When the day was come upon which the great meeting was called, William set himself upon his throne. He was dressed in splendid robes, a circle of gold and gems was upon his head, and a drawn sword in his hand. Around him stood a crowd of Norman lords and barons. Alone among them stood the Saxon Harold.

"Harold," said William, "I require you now, before these noble lords, to make sure by oath the promises that you have given to me. You must swear to me now, upon holy relics, that, after the death of King Edward, you will aid me to the kingdom of England, that you will marry my daughter Adela, and that you will send your sister to me so that she may be married to one of my nobles."
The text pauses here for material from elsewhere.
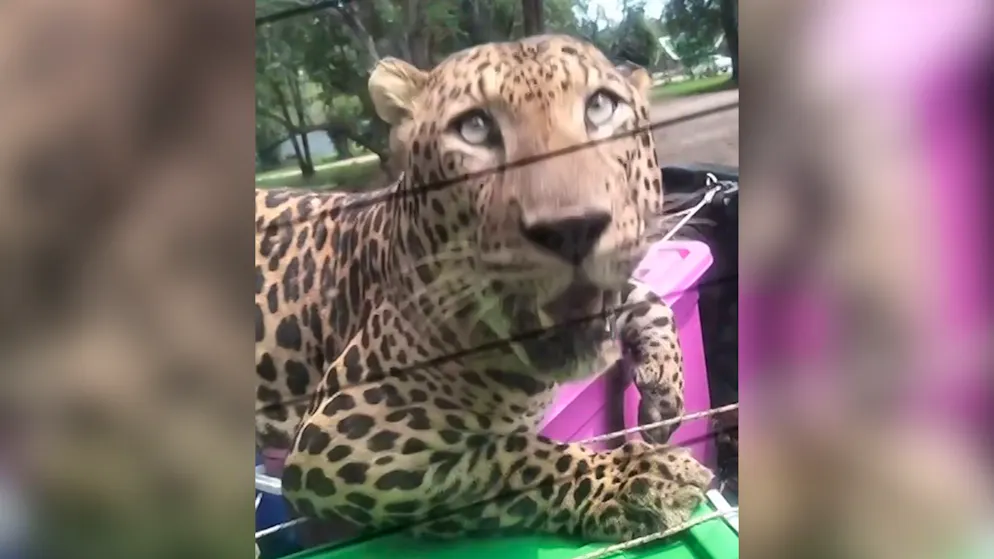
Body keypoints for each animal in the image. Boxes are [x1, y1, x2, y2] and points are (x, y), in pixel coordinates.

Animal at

Again Harold was surprised and troubled. It was one thing to make a vague promise which he did not feel bound to keep. It was quite a different matter to swear solemnly on the relics of saints and martyrs. For in those days to break a promise so sworn was counted a deadly sin. On the cover of cloth of gold two small caskets were laid. With slow, unwilling steps Harold drew near to them. They were very small. After all, he thought, an oath sworn upon such small relics might not be very binding. To break such an oath might not be very wicked. Yet as he stood there he shuddered. His hands trembled as he laid them upon the little caskets, and in a low and troubled voice swore his oath.

As the last words died away all the nobles cried out, "God grant it."

Harold knelt to kiss the caskets. Then, as he rose from his knees, at a sign from Duke William, the cover was removed from the chest.

[Illustration] from History of France by H. E. Marshall


Of a sudden Harold saw upon what holy relics he had sworn. As he gazed upon the pile he shuddered and turned pale. How was it possible, he asked himself, to break such an oath and yet save his soul.

William had now got all he wanted from his captive guest and he allowed him to go home. He rode with Harold to the seashore, kissed him upon either cheek, and bade him be faithful to his oath. Then, greatly rejoicing, he turned homeward again.